Überraschendes Ergebnis
Zunächst irritieren mag, dass sich in der Interviewstudie 9 von 17 Eltern während des Lockdowns stark belastet fühlten, aber nur zwei von ihnen erzählen, dass die Beiständinnen sie emotional unterstützten. Hätte in dieser Hinsicht nicht mehr Unterstützung von den Fachpersonen kommen müssen? «Das könnte man annehmen, aber die Eltern selbst bewerten diese Diskrepanz meist nicht negativ», sagt David Lätsch. Den meisten scheint es gar nicht unbedingt in den Sinn gekommen zu sein, emotionalen Beistand ausgerechnet von den Beiständen zu erwarten. Und Co-Studienleiter Tausendfreund vermutet: «Möglicherweise haben manche Eltern ein Narrativ der Resilienzbildung entwickelt, das heisst, sie finden, die schwierigen Erfahrungen hätten den Zusammenhalt der Familie nicht etwa geschwächt, sondern gestärkt.»
Beziehungen zu Familienmitgliedern und Freunden sind wichtig
Zugleich zeigt die Studie, wie einschneidend insbesondere die erste und zweite Welle der Corona-Pandemie für die sozialen Kontakte waren. Und wie wichtig für Kinder und Jugendliche ihre Freunde und Familienmitglieder sind, wenn es um die Lösung persönlicher Probleme geht.

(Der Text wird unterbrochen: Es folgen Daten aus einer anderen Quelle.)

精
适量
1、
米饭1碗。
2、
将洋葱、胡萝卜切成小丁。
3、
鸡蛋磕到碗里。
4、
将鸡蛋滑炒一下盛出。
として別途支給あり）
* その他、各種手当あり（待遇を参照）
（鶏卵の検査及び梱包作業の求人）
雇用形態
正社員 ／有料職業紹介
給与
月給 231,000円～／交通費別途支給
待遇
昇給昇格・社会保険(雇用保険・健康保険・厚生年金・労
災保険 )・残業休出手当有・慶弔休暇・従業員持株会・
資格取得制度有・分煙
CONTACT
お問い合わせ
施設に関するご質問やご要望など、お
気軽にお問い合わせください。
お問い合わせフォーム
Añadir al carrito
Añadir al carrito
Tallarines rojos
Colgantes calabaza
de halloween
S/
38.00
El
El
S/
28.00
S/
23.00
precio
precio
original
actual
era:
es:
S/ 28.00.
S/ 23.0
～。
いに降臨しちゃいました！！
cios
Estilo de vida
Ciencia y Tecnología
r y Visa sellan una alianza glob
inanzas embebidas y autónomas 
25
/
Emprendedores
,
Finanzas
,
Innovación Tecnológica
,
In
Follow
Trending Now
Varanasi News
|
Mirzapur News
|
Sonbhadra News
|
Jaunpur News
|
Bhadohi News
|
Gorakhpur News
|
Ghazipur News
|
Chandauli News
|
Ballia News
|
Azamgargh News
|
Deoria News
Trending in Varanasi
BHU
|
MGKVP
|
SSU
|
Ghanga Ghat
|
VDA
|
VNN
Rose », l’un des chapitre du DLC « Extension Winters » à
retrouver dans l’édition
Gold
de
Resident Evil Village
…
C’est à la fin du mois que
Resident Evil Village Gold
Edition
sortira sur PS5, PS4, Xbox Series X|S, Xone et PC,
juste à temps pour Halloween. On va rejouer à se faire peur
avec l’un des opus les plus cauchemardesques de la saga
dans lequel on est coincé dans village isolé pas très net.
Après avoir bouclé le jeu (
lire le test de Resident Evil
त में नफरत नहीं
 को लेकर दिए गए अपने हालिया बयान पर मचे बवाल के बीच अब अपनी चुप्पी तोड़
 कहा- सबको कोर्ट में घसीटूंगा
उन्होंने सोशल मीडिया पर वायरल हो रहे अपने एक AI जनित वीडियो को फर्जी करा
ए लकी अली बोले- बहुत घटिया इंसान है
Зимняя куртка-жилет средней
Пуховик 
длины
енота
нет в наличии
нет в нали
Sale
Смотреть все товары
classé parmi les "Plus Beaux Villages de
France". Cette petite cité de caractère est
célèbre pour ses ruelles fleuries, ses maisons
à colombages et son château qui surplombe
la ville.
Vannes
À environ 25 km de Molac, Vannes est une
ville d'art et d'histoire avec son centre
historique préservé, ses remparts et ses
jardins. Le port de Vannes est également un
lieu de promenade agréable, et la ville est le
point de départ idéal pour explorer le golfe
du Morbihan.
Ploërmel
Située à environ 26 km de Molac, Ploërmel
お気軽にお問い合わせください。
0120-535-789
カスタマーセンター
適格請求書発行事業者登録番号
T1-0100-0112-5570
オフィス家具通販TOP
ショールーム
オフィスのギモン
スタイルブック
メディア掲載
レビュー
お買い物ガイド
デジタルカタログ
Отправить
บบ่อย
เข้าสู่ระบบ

Gefragt nach Hilfen, die sie während der Pandemie vermissten, weisen Eltern vor allem auf bessere Möglichkeiten der Kinderbetreuung und auf stärkere Unterstützung bei der schulischen Begleitung der Kinder hin. Manche hätten sich zudem Angebote gewünscht, die Kontakte mit Gleichaltrigen oder Eltern in ähnlichen Lebenssituationen ermöglicht hätten. Die Ergebnisse der Studie sind nun die Basis für Workshops oder Praxisempfehlungen des Amts für Jugend und Berufsberatung und der Sozialen Dienste der Stadt Zürich. Das Ziel ist, die Angebote künftig noch besser auf die Ressourcen und Bedürfnisse der unterstützten Familien auszurichten.